Updated, 3:46 p.m., financial figures
NORWALK, Conn. – The mood has changed to a sigh of relief at Norwalk’s Board of Estimate and Taxation, where the need to cut $500,000 from next year’s operating budget has been replaced with an apparent $500,000 worth of breathing room.
It now appears that the 2014-15 operating budget will come in $514,000 under the cap set by the Common Council, Finance Director Thomas Hamilton and Director of Management and Budgets Bob Barron said Wednesday. That is due to the expected $500,000 surplus in this year’s Board of Education budget, a $513,000 reduction in expenses for city health benefits and an additional $110,000 expected in state revenue, minus additions to the budget that were made during the BET’s Wednesday’s meeting, Hamilton said.
Among other things, this means the Norwalk Police Department will get all of the new vehicles it requested, BET Chairman Jim Clark said.
“We were in a landscape that is very different from what we have now, even from just a week ago,” Clark said. “… We were asking the chief ‘Would you rather have cars or no school resource officer?’ We were asking very hard questions. We don’t even like asking those questions because they are providing important services to the public. Now that we have a little more breathing room, and I will ask others to weigh in, I have no problem with honoring that request.”
Norwalk Police Chief Thomas Kulhawik has requested eight new SUV’s and two used vehicles to be used by detectives, an expense of $264,300. Clark said he wanted a forecast of needed vehicle replacements over the next five years. Barron said he had drafted a schedule, not approved by Kulhawik yet, that would in six years reduce the number of years the department would keep vehicles from the current five year life expectancy to four years. Mayor Harry Rilling said keeping a police vehicle for five years reaches a point of diminishing returns, as $15,000 is spent on repairs in the last year of service. “It would be more reasonable to auction them when they still have value,” he said. SUV’s are desired because they are higher and have 4-wheel drive, he said.
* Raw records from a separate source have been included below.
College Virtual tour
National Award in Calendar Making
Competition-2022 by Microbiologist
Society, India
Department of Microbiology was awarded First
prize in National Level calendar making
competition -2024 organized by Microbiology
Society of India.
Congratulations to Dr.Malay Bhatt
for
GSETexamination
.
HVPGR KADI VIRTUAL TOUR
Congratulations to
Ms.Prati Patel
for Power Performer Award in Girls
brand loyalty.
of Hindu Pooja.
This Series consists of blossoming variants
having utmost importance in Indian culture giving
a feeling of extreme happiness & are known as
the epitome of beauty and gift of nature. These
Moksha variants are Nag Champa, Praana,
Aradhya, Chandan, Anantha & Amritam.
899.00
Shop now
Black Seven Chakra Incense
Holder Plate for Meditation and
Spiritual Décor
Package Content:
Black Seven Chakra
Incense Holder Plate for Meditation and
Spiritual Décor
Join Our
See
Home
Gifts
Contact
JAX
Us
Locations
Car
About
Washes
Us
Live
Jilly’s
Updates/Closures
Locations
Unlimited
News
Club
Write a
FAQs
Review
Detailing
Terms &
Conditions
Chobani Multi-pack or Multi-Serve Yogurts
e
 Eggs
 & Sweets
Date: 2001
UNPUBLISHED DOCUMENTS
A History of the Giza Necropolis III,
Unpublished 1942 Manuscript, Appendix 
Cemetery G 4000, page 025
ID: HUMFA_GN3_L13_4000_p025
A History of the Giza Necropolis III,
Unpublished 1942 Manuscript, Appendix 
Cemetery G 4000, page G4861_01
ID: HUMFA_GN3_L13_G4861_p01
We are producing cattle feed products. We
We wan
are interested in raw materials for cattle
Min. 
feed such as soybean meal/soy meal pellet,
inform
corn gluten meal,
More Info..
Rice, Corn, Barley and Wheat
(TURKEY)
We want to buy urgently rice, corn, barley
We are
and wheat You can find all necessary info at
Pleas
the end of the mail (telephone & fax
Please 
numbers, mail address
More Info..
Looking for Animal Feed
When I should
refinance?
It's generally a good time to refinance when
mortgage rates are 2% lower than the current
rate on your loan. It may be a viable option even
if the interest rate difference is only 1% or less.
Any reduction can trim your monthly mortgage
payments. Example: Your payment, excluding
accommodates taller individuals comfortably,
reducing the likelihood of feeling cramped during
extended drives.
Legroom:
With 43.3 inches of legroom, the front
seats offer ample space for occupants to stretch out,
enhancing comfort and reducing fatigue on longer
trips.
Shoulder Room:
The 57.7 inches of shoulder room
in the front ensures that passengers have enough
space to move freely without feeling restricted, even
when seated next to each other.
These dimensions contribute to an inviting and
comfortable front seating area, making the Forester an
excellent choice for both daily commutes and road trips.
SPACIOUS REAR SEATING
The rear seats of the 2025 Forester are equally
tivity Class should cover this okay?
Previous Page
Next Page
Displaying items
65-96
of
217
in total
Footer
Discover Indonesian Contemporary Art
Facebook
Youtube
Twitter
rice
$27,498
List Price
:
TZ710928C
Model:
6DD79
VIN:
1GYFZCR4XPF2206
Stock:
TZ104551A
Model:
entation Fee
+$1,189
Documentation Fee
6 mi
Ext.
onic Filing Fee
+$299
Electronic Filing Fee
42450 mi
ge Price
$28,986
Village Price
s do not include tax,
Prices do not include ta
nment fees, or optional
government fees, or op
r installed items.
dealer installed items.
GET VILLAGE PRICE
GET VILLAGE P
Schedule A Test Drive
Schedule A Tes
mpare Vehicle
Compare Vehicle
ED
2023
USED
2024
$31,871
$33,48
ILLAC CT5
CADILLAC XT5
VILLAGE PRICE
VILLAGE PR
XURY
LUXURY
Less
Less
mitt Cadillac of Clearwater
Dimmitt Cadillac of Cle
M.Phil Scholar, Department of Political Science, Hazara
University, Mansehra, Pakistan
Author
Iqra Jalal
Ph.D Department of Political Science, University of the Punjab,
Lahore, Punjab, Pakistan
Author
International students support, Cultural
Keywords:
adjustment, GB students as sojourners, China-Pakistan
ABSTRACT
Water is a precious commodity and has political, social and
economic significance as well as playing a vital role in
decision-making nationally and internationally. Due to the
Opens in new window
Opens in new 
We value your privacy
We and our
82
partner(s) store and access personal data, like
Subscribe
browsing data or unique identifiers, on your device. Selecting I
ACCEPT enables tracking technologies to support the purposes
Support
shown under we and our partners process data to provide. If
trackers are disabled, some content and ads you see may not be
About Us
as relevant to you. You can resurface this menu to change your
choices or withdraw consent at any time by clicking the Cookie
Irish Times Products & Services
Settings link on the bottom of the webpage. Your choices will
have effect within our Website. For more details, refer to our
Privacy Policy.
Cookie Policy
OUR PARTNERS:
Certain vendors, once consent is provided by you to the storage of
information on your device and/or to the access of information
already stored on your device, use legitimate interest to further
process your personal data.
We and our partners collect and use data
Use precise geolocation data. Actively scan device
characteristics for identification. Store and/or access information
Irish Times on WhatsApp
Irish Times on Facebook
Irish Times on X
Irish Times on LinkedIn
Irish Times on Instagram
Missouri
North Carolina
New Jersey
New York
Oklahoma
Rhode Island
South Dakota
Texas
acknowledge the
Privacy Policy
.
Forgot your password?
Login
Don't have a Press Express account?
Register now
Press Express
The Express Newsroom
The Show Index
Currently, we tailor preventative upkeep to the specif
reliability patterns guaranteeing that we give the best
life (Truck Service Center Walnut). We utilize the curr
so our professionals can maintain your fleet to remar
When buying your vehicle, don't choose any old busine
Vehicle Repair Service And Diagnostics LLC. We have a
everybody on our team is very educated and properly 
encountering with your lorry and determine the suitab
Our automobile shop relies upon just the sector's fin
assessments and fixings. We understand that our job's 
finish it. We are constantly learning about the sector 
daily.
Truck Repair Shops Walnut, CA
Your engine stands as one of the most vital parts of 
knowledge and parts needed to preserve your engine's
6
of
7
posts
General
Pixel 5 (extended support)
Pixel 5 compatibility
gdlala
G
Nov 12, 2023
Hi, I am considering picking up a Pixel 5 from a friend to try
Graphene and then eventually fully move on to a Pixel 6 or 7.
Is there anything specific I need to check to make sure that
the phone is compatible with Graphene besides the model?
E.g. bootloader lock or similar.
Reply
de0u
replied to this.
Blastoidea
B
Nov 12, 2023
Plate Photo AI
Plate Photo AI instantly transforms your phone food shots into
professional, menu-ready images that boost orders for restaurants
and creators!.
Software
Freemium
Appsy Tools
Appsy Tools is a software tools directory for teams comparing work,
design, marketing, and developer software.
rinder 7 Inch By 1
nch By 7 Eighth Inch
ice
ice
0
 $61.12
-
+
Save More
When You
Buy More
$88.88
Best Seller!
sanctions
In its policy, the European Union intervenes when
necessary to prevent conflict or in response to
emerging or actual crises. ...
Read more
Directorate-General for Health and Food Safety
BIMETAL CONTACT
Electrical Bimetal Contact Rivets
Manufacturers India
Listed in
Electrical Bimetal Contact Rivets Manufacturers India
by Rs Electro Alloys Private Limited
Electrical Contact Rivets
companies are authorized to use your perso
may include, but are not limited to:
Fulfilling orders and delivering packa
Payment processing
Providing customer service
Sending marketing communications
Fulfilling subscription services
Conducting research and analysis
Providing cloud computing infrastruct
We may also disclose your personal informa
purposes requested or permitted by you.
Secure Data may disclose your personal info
The other option is a Ford Taurus, which is smaller than the Crown Victorias used to be, he said.
“The all-wheel drive version of the Taurus is relatively expensive,” he said. Norwalk Police have lost a couple of vehicles due to water getting into the engines when they were driven through a flood. “This gives us a higher vehicle,” he said. “It gains access to more places, plus it’s much better in the snow.”
He also said police have a policy of giving a new vehicle easier usage for a year by assigning to a ranking officer. “You try to take the newer cars and put them into a function where they don’t get driven that much in the first year,” he said. “… This way you guarantee one year of easy driving up front.”